SOURCE EXTRACT »
Code Coverage and the Zune Bug

Ovid on 2009-01-05T10:28:22

Many of you have probably heard of the Zune bug and some of you may have seen the source code of the bug. Specifically, the bug resides in this:

BOOL ConvertDays(UINT32 days, SYSTEMTIME* lpTime)
{
    int dayofweek, month, year;
    UINT8 *month_tab;

    //Calculate current day of the week
    dayofweek = GetDayOfWeek(days);

    year = ORIGINYEAR;

    while (days > 365)
    {
        if (IsLeapYear(year))
        {
            if (days > 366)
            {
                days -= 366;
                year += 1;
            }
        }
        else
        {
            days -= 365;
            year += 1;
        }
    }


    // Determine whether it is a leap year
    month_tab = (UINT8 *)((IsLeapYear(year))? monthtable_leap : monthtable);

    for (month=0; month<12; month++)
    {
        if (days <= month_tab[month])
            break;
        days -= month_tab[month];
    }

    month += 1;

    lpTime->wDay = days;
    lpTime->wDayOfWeek = dayofweek;
    lpTime->wMonth = month;
    lpTime->wYear = year;

    return TRUE;
}

Regardless of whether or not you know this programming language (C), you should be able to see what caused the Zune player to freeze. In fact, it's a common code smell: the arrow anti-pattern.

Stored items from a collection

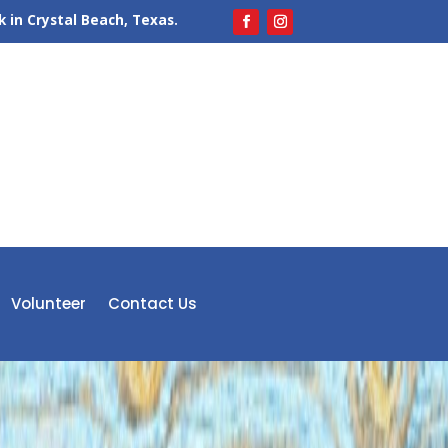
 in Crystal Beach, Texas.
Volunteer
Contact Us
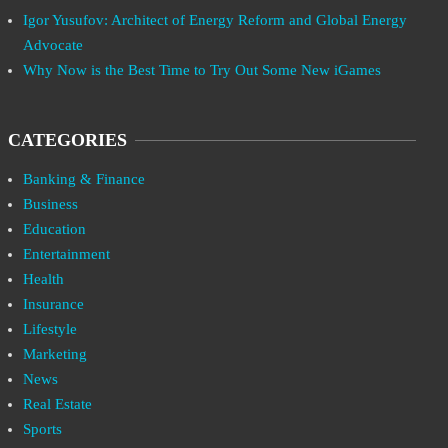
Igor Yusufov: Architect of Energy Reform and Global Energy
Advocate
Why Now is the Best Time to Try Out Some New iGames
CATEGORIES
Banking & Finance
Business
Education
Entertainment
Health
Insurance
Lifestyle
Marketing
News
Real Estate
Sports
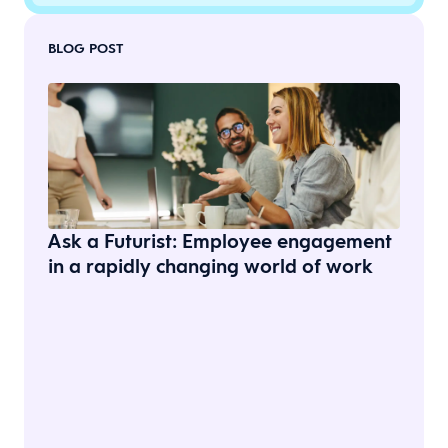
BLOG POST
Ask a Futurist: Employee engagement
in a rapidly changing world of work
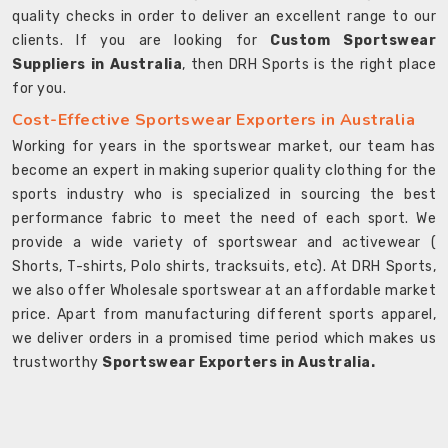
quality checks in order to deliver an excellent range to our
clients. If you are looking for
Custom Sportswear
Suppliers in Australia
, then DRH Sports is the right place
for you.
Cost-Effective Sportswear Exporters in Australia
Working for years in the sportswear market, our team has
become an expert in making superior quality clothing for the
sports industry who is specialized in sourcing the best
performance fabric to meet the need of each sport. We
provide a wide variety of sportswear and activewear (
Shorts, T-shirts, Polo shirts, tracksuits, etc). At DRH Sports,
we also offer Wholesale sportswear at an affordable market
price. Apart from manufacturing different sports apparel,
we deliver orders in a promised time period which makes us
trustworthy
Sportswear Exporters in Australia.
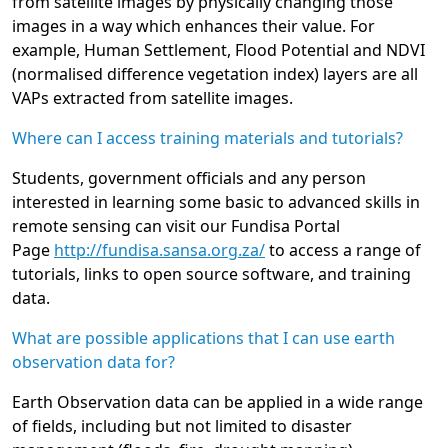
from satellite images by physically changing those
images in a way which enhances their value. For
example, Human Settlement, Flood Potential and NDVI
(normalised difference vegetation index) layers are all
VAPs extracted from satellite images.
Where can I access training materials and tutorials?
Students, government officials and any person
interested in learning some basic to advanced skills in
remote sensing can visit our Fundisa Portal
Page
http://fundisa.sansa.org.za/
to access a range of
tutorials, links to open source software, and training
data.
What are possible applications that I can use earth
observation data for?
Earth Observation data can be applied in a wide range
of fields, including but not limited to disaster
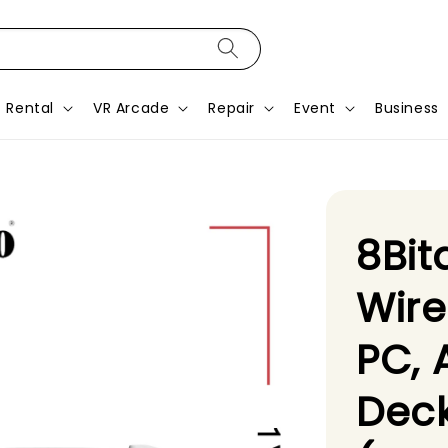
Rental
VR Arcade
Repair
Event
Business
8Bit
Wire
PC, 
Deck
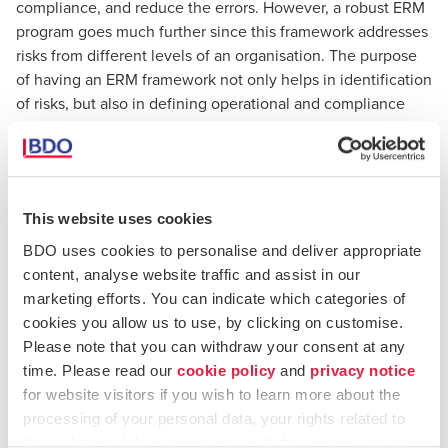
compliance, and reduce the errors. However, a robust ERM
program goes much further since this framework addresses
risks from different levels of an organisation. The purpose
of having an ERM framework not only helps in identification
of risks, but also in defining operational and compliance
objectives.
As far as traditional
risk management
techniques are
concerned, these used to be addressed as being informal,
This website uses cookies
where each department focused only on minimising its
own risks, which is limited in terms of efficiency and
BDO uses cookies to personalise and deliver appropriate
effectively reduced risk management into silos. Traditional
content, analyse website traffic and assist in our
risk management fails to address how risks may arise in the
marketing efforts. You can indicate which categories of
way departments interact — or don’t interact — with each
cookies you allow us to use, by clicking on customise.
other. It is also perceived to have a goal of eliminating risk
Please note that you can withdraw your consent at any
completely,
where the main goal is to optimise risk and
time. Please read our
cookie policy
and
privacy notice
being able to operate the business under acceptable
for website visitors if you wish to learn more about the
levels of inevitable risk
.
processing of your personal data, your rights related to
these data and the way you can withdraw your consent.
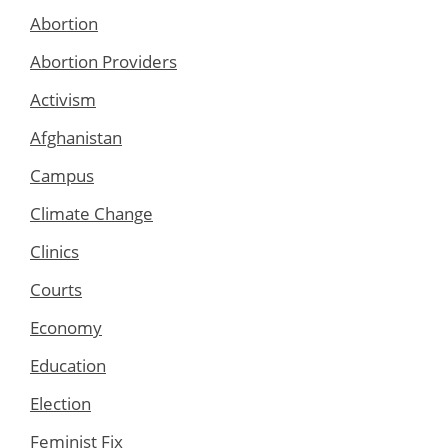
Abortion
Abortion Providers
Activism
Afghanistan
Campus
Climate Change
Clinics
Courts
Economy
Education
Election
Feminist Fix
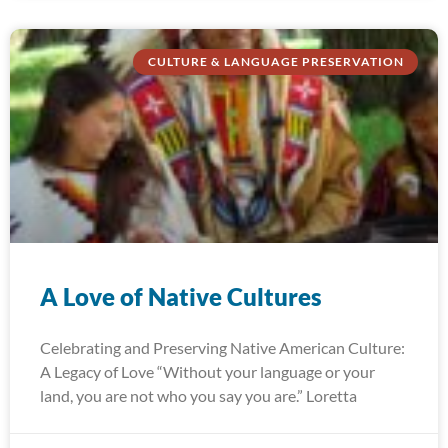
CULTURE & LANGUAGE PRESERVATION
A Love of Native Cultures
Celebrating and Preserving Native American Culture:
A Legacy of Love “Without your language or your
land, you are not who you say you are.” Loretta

PROBLEM SET »
#1 According to the Zune bug post, what common code smell shows up in the code?
#2 Reproduce the part of the Zune bug post starting at "return TRUE;" and ending at "the arrow anti-pattern.".

ANSWERS IN ORDER »
#1 The arrow anti-pattern.

#2
return TRUE;
}

Regardless of whether or not you know this programming language (C), you should be able to see what caused the Zune player to freeze. In fact, it's a common code smell: the arrow anti-pattern.